◆ What is needed: In the records below, count each line where the word "tram" appears, and reply with that number only.

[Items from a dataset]
------------------------------------

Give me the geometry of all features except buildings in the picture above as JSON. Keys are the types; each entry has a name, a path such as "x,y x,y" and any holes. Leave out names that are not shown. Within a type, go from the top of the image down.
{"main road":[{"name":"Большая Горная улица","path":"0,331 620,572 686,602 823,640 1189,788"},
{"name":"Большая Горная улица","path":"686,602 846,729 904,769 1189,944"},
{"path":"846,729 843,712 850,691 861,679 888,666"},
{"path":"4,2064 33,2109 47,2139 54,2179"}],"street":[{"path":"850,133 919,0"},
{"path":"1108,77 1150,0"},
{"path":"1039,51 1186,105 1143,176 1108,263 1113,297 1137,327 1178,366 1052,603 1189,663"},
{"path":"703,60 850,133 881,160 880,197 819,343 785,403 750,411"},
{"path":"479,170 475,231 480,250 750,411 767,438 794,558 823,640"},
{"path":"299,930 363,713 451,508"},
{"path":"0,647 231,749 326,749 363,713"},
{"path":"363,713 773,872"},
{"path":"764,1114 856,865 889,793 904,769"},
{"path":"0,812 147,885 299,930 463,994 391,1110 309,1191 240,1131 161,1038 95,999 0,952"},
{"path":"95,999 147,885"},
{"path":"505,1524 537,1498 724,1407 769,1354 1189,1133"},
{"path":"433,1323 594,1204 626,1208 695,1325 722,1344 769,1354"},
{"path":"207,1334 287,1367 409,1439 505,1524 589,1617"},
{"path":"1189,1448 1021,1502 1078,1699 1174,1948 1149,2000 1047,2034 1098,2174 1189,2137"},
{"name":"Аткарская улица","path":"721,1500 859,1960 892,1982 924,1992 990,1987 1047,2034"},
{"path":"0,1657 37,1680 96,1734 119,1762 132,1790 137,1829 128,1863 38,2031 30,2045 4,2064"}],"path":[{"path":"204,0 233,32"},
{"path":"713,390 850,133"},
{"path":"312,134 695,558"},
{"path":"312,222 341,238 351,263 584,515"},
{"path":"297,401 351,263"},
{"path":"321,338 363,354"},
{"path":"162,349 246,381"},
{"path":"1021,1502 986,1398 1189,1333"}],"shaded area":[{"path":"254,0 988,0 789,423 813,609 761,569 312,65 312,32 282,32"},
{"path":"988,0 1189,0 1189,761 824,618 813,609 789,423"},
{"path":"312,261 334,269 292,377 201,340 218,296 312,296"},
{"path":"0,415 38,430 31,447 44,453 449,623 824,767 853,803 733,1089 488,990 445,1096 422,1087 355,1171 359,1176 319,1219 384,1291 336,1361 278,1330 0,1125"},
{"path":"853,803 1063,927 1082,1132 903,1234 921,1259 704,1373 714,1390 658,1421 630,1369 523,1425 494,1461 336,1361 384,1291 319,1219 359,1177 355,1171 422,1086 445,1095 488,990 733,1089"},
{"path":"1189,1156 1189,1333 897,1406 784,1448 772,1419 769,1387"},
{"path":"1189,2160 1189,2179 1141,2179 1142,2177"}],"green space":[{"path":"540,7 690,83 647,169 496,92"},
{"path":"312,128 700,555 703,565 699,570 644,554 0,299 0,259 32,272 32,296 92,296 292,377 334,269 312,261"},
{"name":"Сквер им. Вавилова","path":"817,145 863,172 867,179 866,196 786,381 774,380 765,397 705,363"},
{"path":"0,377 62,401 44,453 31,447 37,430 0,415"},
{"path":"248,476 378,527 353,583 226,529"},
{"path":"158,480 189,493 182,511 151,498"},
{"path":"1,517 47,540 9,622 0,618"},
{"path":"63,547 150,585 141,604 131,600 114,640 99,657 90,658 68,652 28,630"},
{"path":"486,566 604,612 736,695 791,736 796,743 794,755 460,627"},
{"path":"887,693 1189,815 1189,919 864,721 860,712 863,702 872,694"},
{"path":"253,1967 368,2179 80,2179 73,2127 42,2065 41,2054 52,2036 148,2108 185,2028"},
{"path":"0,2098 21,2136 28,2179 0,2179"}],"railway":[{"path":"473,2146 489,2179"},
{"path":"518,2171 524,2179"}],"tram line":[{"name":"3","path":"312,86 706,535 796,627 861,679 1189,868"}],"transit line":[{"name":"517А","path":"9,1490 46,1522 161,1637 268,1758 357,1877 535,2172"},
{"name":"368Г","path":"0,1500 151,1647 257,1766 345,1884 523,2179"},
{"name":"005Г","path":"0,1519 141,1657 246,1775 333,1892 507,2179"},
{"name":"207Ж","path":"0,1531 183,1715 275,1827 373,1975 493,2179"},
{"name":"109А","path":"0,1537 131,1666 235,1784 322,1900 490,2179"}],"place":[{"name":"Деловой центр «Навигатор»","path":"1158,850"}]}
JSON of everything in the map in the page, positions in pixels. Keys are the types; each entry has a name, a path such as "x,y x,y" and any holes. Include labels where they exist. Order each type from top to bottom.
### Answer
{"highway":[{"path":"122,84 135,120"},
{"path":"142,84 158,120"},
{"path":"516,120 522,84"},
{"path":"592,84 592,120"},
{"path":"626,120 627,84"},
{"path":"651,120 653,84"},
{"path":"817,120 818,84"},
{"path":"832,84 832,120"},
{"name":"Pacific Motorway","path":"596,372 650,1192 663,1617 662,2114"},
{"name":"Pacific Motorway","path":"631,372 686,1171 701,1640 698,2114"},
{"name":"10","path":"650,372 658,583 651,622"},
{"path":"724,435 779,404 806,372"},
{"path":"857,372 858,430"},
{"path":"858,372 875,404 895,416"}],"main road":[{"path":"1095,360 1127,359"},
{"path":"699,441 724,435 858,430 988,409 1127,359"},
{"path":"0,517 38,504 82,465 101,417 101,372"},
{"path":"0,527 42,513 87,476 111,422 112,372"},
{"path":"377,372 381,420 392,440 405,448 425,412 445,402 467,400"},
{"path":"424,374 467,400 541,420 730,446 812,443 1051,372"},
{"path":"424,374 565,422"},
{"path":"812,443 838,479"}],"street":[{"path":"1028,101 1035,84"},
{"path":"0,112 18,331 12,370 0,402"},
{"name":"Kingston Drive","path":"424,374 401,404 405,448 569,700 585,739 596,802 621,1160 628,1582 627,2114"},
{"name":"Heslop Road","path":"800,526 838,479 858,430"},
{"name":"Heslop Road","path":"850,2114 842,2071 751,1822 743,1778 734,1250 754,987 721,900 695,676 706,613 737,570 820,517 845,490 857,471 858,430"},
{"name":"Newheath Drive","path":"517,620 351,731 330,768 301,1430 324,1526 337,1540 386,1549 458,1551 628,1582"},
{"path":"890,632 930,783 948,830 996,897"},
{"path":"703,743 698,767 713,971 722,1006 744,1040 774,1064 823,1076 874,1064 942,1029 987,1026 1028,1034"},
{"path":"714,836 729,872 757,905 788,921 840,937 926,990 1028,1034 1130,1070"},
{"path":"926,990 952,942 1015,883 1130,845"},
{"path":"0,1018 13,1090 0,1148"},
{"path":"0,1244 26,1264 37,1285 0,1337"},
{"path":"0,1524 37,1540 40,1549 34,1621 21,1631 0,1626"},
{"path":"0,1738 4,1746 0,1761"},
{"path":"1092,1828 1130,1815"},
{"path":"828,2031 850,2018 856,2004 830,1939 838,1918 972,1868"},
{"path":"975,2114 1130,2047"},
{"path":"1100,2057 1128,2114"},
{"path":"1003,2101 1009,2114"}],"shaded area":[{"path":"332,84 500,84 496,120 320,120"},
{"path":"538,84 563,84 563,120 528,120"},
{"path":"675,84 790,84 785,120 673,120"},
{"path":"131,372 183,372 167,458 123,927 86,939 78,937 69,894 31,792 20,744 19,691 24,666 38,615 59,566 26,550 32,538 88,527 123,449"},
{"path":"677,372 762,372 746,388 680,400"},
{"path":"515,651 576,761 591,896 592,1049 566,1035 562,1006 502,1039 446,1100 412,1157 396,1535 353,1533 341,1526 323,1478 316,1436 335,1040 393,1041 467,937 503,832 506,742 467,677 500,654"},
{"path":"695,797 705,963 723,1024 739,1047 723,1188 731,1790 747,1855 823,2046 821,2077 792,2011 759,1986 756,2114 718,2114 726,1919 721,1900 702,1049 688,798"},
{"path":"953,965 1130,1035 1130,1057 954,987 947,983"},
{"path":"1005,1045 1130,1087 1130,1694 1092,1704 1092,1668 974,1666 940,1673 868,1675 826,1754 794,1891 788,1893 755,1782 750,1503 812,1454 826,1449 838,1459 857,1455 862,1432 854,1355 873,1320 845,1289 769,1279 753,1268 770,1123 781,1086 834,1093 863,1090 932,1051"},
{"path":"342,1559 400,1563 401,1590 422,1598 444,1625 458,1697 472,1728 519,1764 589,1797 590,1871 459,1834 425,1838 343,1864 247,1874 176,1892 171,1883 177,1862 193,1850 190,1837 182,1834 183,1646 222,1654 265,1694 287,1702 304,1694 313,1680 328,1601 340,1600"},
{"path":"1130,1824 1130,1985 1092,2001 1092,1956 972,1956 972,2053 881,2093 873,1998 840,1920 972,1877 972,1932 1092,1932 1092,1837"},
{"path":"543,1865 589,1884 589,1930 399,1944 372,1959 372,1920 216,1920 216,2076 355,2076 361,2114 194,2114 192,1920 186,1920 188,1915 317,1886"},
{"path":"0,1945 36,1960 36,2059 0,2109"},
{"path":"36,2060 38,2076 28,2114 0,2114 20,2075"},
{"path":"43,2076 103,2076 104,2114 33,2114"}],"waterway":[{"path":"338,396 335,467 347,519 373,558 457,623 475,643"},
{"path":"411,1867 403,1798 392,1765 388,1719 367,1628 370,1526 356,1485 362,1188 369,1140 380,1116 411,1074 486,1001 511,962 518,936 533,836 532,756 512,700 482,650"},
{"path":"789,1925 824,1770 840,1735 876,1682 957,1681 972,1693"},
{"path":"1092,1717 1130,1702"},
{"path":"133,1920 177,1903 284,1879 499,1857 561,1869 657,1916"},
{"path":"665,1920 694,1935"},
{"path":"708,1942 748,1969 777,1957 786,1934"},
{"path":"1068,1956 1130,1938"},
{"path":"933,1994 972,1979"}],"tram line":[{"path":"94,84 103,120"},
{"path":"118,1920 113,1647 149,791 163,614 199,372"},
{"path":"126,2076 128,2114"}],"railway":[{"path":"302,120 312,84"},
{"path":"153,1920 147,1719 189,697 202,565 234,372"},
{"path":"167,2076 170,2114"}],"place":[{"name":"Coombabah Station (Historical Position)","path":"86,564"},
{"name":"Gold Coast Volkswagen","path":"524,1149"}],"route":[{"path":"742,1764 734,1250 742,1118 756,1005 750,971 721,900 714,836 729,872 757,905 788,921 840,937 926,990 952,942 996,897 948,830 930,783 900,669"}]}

------------------------------------

◆ Result of the task: 2